La Eucaristía no es un “objeto”, sino sacramento de la presencia real de una Persona. Y en las relaciones personales las “situaciones” y los “tiempos” se regulan primero desde adentro y después, en la medida de lo posible, desde afuera.
En su familia, un padre, puede juzgar el proceso que vive su hijo en términos de “vida o muerte” y no en términos de una justicia más exterior.
Es lo que sucede en la parábola del hijo pródigo. El mayor se escandaliza porque le parece injusta la situación. Su hermano primero tendría que restituir lo gastado, para volver a una situación de igualdad con él. El Padre en cambio pone la cosa en términos de vida y muerte: mi hijo estaba muerto y ha vuelto a la vida. Por eso celebra un banquete de comunión.
Este juzgar en términos de vida y muerte (y no sólo en términos de una situación que se extiende en el tiempo y tiene visibilidad social, como es el matrimonio) el derecho canónico también lo utiliza cuando permite “confesar válida y lícitamente a cualquier penitente que esté en peligro de muerte de cualquier censura y pecado” (CDC 976); y también cuando obliga a dar la comunión: “se debe dar el viático a los fieles que, por cualquier motivo se hallen en peligro de muerte” (CDC 921.1).
También valora el Derecho la conciencia de la persona como norma última cuando dice que “si uno tiene conciencia de un pecado grave, no comulgue sin antes confesarse.
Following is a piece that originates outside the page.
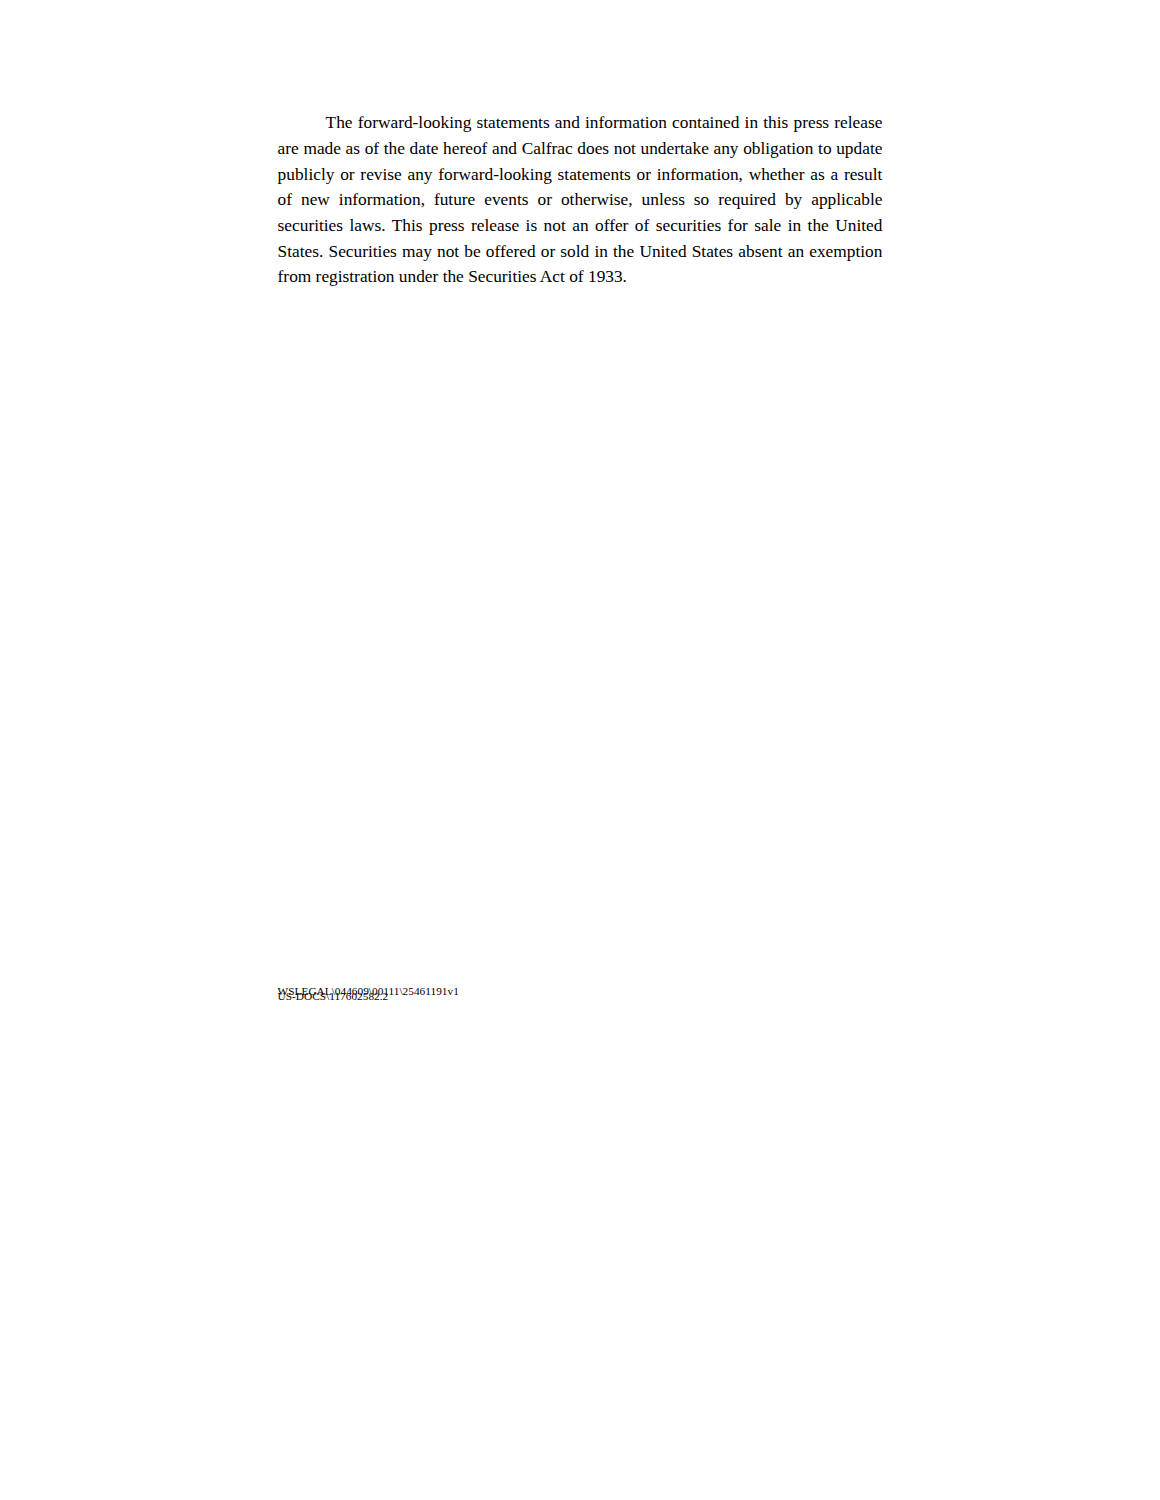The forward-looking statements and information contained in this press release are made as of the date hereof and Calfrac does not undertake any obligation to update publicly or revise any forward-looking statements or information, whether as a result of new information, future events or otherwise, unless so required by applicable securities laws. This press release is not an offer of securities for sale in the United States. Securities may not be offered or sold in the United States absent an exemption from registration under the Securities Act of 1933.
WSLEGAL\044609\00111\25461191v1 US-DOCS\117602582.2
Pero “por un motivo grave”, si no se puede confesar uno puede comulgar teniendo presente que “está obligado a hacer un acto de contrición perfecta”, que incluye el propósito de confesarse cuanto antes”(CDC 916).
A propósito dejo como está la formulación llena de “no se puede” y “está obligado”. Y lo hago para destacar el contenido, que se puede formular también de manera positiva: “si uno tiene conciencia de que ha recibido la gracia de desear con un amor pleno el Pan de la casa de su Padre y eso lo lleva a hacer un acto de contrición perfecta, en el que se arrepiente de todo lo malo que ha hecho en su vida, está obligado volver a la casa del padre pensando en cómo le confesará su pecado. Y el Padre que ve volver a este hijo está “obligado” a hacerle fiesta de perdón (con abrazos y sin dejarlo hablar mucho) y banquete de comunión. Después verán cómo hacer para arreglar “los líos que desató la situación” y a reparar lo mejor posible todo el entramado social.
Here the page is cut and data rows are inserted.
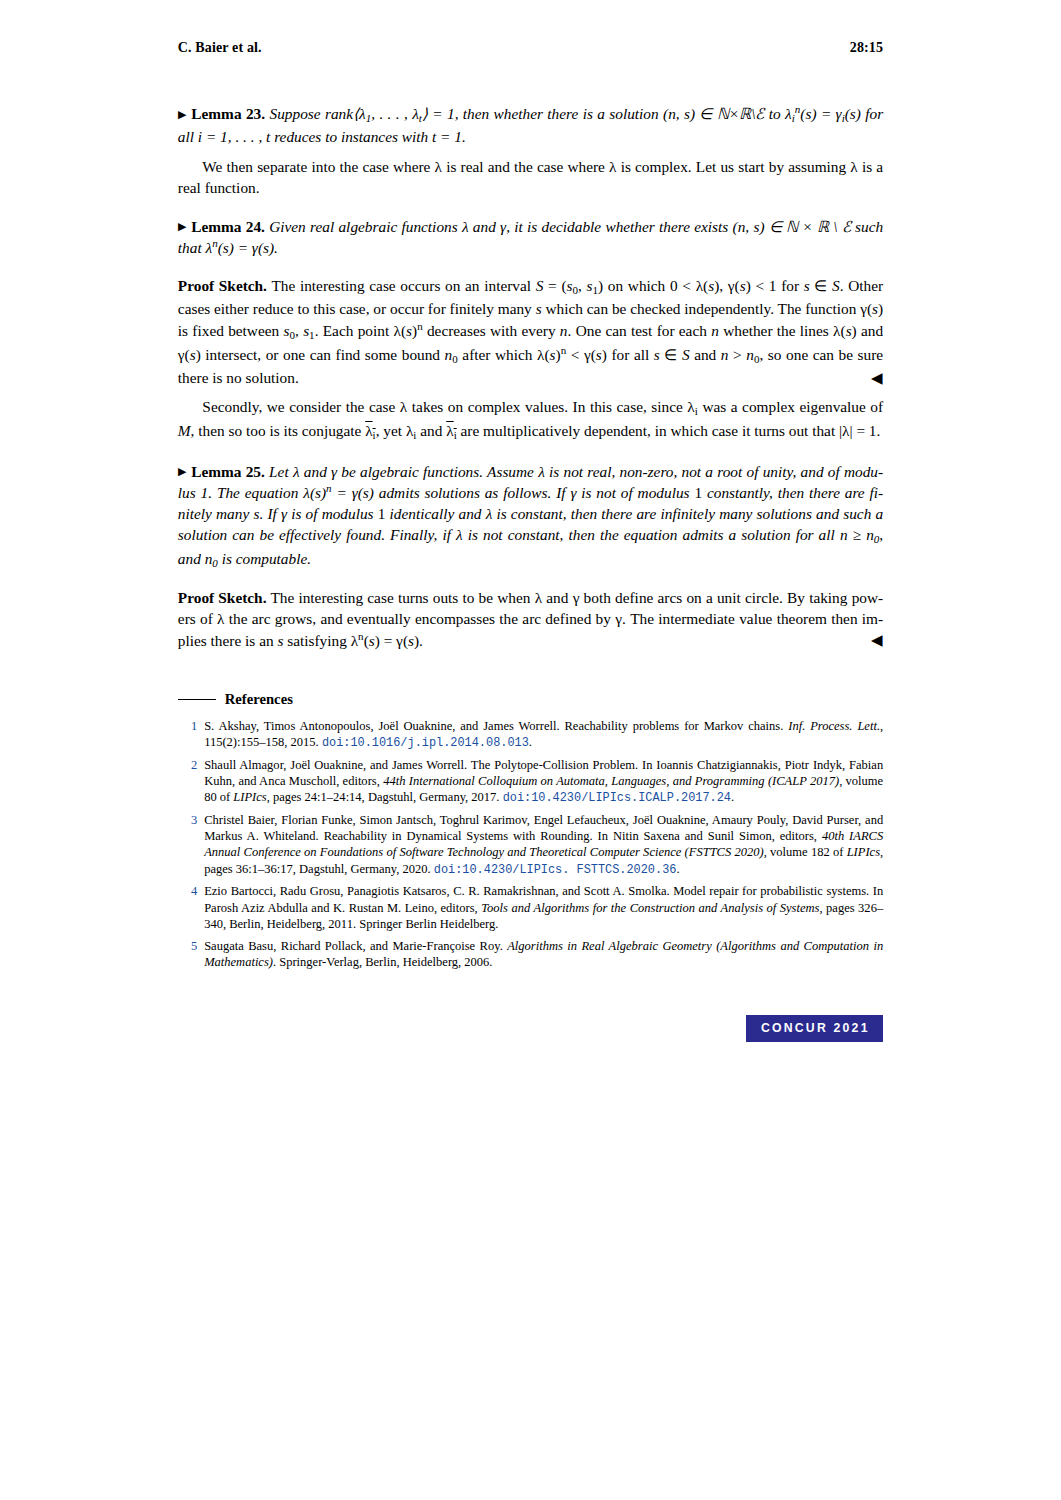C. Baier et al. 28:15
Lemma 23. Suppose rank⟨λ1, . . . , λt⟩ = 1, then whether there is a solution (n, s) ∈ ℕ×ℝ\ℰ to λin(s) = γi(s) for all i = 1, . . . , t reduces to instances with t = 1.
We then separate into the case where λ is real and the case where λ is complex. Let us start by assuming λ is a real function.
Lemma 24. Given real algebraic functions λ and γ, it is decidable whether there exists (n, s) ∈ ℕ × ℝ \ ℰ such that λn(s) = γ(s).
Proof Sketch. The interesting case occurs on an interval S = (s 0, s 1) on which 0 < λ(s), γ(s) < 1 for s ∈ S. Other cases either reduce to this case, or occur for finitely many s which can be checked independently. The function γ(s) is fixed between s 0, s 1. Each point λ(s)n decreases with every n. One can test for each n whether the lines λ(s) and γ(s) intersect, or one can find some bound n 0 after which λ(s)n < γ(s) for all s ∈ S and n > n 0, so one can be sure there is no solution.
Secondly, we consider the case λ takes on complex values. In this case, since λi was a complex eigenvalue of M, then so too is its conjugate λi, yet λi and λi are multiplicatively dependent, in which case it turns out that |λ| = 1.
Lemma 25. Let λ and γ be algebraic functions. Assume λ is not real, non-zero, not a root of unity, and of modulus 1. The equation λ(s)n = γ(s) admits solutions as follows. If γ is not of modulus 1 constantly, then there are finitely many s. If γ is of modulus 1 identically and λ is constant, then there are infinitely many solutions and such a solution can be effectively found. Finally, if λ is not constant, then the equation admits a solution for all n ≥ n 0, and n 0 is computable.
Proof Sketch. The interesting case turns outs to be when λ and γ both define arcs on a unit circle. By taking powers of λ the arc grows, and eventually encompasses the arc defined by γ. The intermediate value theorem then implies there is an s satisfying λn(s) = γ(s).
References
1 S. Akshay, Timos Antonopoulos, Joël Ouaknine, and James Worrell. Reachability problems for Markov chains. Inf. Process. Lett., 115(2):155–158, 2015. doi:10.1016/j.ipl.2014.08.013.
2 Shaull Almagor, Joël Ouaknine, and James Worrell. The Polytope-Collision Problem. In Ioannis Chatzigiannakis, Piotr Indyk, Fabian Kuhn, and Anca Muscholl, editors, 44th International Colloquium on Automata, Languages, and Programming (ICALP 2017), volume 80 of LIPIcs, pages 24:1–24:14, Dagstuhl, Germany, 2017. doi:10.4230/LIPIcs.ICALP.2017.24.
3 Christel Baier, Florian Funke, Simon Jantsch, Toghrul Karimov, Engel Lefaucheux, Joël Ouaknine, Amaury Pouly, David Purser, and Markus A. Whiteland. Reachability in Dynamical Systems with Rounding. In Nitin Saxena and Sunil Simon, editors, 40th IARCS Annual Conference on Foundations of Software Technology and Theoretical Computer Science (FSTTCS 2020), volume 182 of LIPIcs, pages 36:1–36:17, Dagstuhl, Germany, 2020. doi:10.4230/LIPIcs. FSTTCS.2020.36.
4 Ezio Bartocci, Radu Grosu, Panagiotis Katsaros, C. R. Ramakrishnan, and Scott A. Smolka. Model repair for probabilistic systems. In Parosh Aziz Abdulla and K. Rustan M. Leino, editors, Tools and Algorithms for the Construction and Analysis of Systems, pages 326–340, Berlin, Heidelberg, 2011. Springer Berlin Heidelberg.
5 Saugata Basu, Richard Pollack, and Marie-Françoise Roy. Algorithms in Real Algebraic Geometry (Algorithms and Computation in Mathematics). Springer-Verlag, Berlin, Heidelberg, 2006.
CONCUR 2021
Con este espíritu es que se deben “volver a tratar” todos los temas sobre la comunión y el matrimonio, de manera que surjan planteos que expresen la doctrina de siempre en este nuevo contexto social, que es inédito.

“Jesús – dice el Papa- ha derramado su Sangre como precio y como baño sagrado que nos lava, para que seamos purificados de todos los pecados: para no disolvernos, mirándolo, saciándonos de su fuente, para ser preservados del riesgo de la corrupción. Y entonces experimentaremos la gracia de una transformación: nosotros siempre seguiremos siendo pobres pecadores, pero la Sangre de Cristo nos librará de nuestros pecados y nos restituirá nuestra dignidad. Sin mérito nuestro, con sincera humildad, podremos llevar a los hermanos el amor de nuestro Señor y Salvador. Seremos sus ojos que van en busca de Zaqueo y de la Magdalena; seremos su mano que socorre a los enfermos del cuerpo y del espíritu; seremos su corazón que ama a los necesitados de reconciliación y de comprensión.

De esta manera la Eucaristía actualiza la Alianza que nos santifica, nos purifica y nos une en comunión admirable con Dios”.